Which is why you should run your front tyre inflated to whatever pressure lets it deflect the same as the rear, which is generally about 1.5bar less on a roadbike, 1bar less on a mtb.
The difference in air pressure you would normally use is only enough to equalise the deflection when your weight is distributed normally. Shift your weight back further than normal and the front tyre will be over-inflated then.
If you have the front tyre soft enough to be properly inflated when your weight is well back (further than normal), it will be chronically under-inflated for normal riding.
Some weight is transmitted by the frame to the front wheel when you put it on the pedals, but more weight goes to the the front wheel when you put it on the bars.
In some situations, it is dangerous to reduce the weight that goes on the front.
Yebbut how much can you change your centre of mass by hoiking back in the saddle (unless practicing mtb/dh stylee bum over the rear wheel - which isn't easy with a saddle at the correct height).
Couple of inches back?
Putting your weight through the bars or though the pedals cannot change how much you weigh, or where it affects the bike - the front wheel.
It can
feel as if more weight goes onto the front wheel, because you are using your relatively weak arms to support your body, not your incredibly strong cyclists legs. The adverse effect on how the front wheel tracks also seems to support this idea, though that is a misinterpretation of causality - the steering goes heavy and hard to move because you are keeping yourself on the bike with the same muscles as you are trying to steer with, not because all your weight is going through the front wheel.
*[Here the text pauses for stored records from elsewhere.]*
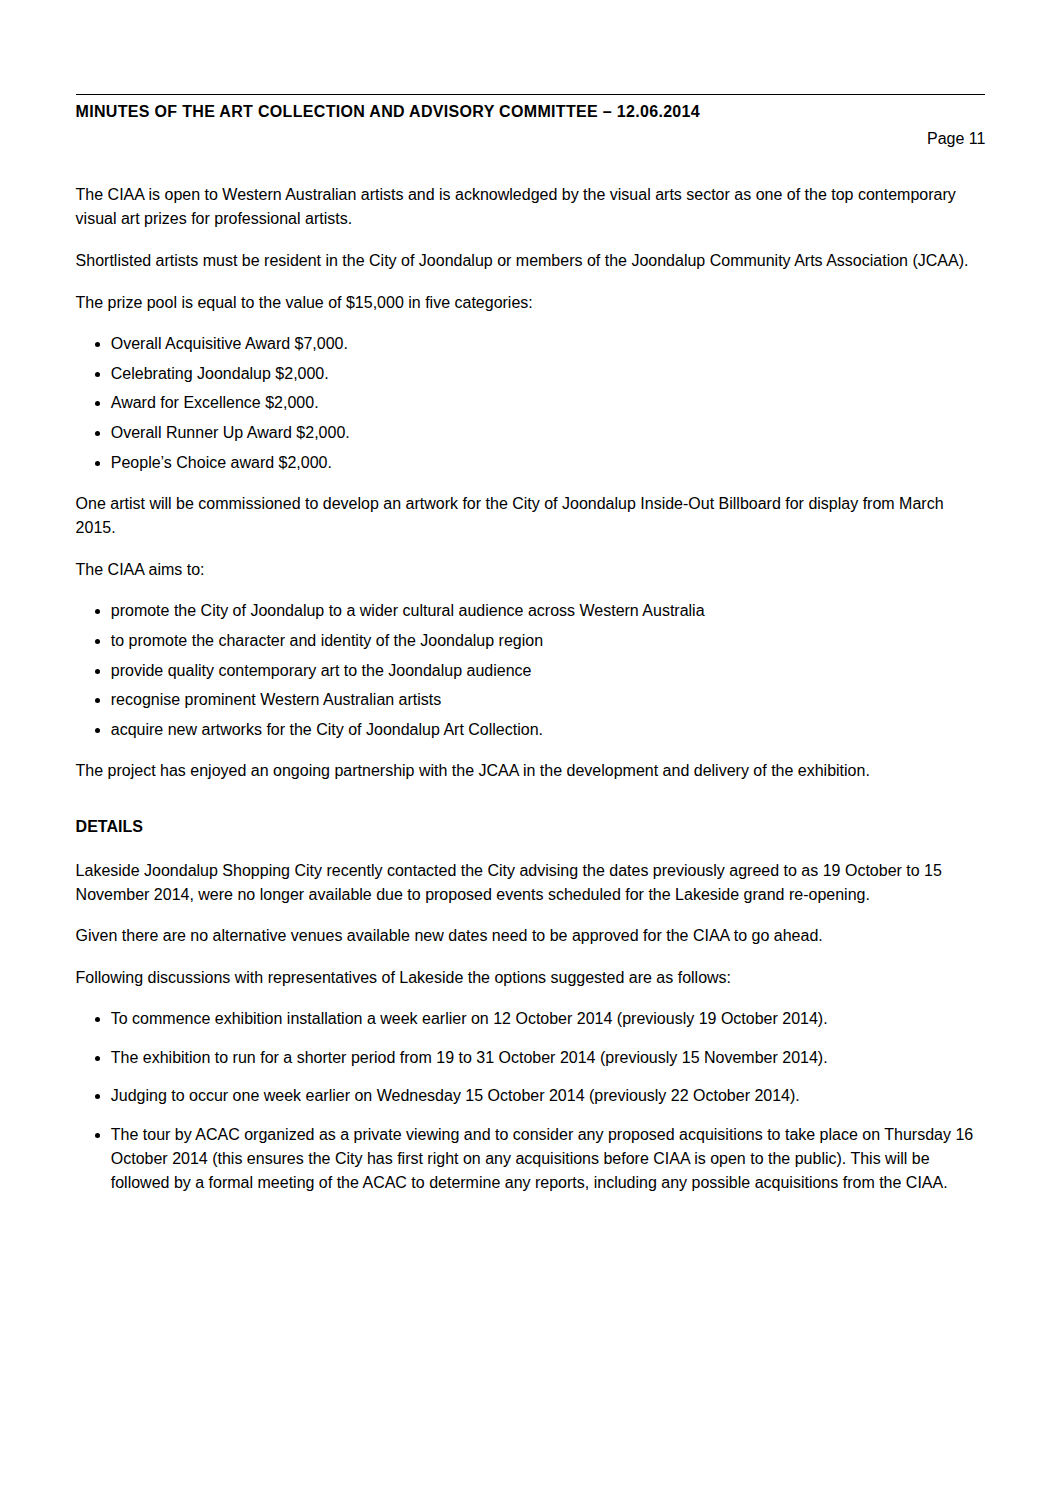Minutes of the Art Collection and Advisory Committee – 12.06.2014
Page 11
The CIAA is open to Western Australian artists and is acknowledged by the visual arts sector as one of the top contemporary visual art prizes for professional artists.
Shortlisted artists must be resident in the City of Joondalup or members of the Joondalup Community Arts Association (JCAA).
The prize pool is equal to the value of $15,000 in five categories:
Overall Acquisitive Award $7,000.
Celebrating Joondalup $2,000.
Award for Excellence $2,000.
Overall Runner Up Award $2,000.
People’s Choice award $2,000.
One artist will be commissioned to develop an artwork for the City of Joondalup Inside-Out Billboard for display from March 2015.
The CIAA aims to:
promote the City of Joondalup to a wider cultural audience across Western Australia
to promote the character and identity of the Joondalup region
provide quality contemporary art to the Joondalup audience
recognise prominent Western Australian artists
acquire new artworks for the City of Joondalup Art Collection.
The project has enjoyed an ongoing partnership with the JCAA in the development and delivery of the exhibition.
Details
Lakeside Joondalup Shopping City recently contacted the City advising the dates previously agreed to as 19 October to 15 November 2014, were no longer available due to proposed events scheduled for the Lakeside grand re-opening.
Given there are no alternative venues available new dates need to be approved for the CIAA to go ahead.
Following discussions with representatives of Lakeside the options suggested are as follows:
To commence exhibition installation a week earlier on 12 October 2014 (previously 19 October 2014).
The exhibition to run for a shorter period from 19 to 31 October 2014 (previously 15 November 2014).
Judging to occur one week earlier on Wednesday 15 October 2014 (previously 22 October 2014).
The tour by ACAC organized as a private viewing and to consider any proposed acquisitions to take place on Thursday 16 October 2014 (this ensures the City has first right on any acquisitions before CIAA is open to the public). This will be followed by a formal meeting of the ACAC to determine any reports, including any possible acquisitions from the CIAA.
Just to make sure we haven't crossed wires, when I said taking your weight through the pedals, I didn't mean get back in the saddle, I mean cocking the pedals to horizontal and supporting your weight through your legs, without really changing your body position backwards.
Weighting the bars as you brake is more dangerous than weighting the pedals - because if you lock the front wheel, with your weight on the bars, the front will disappear from underneath you, pushed away by your own weight. With weight on the pedals, you have a *small* chance of catching the bike, as your weight isn't being borne by the steering.
BTW, I am fully prepared to accept I'm wrong if someone can wade in with some facts n figures to disprove me.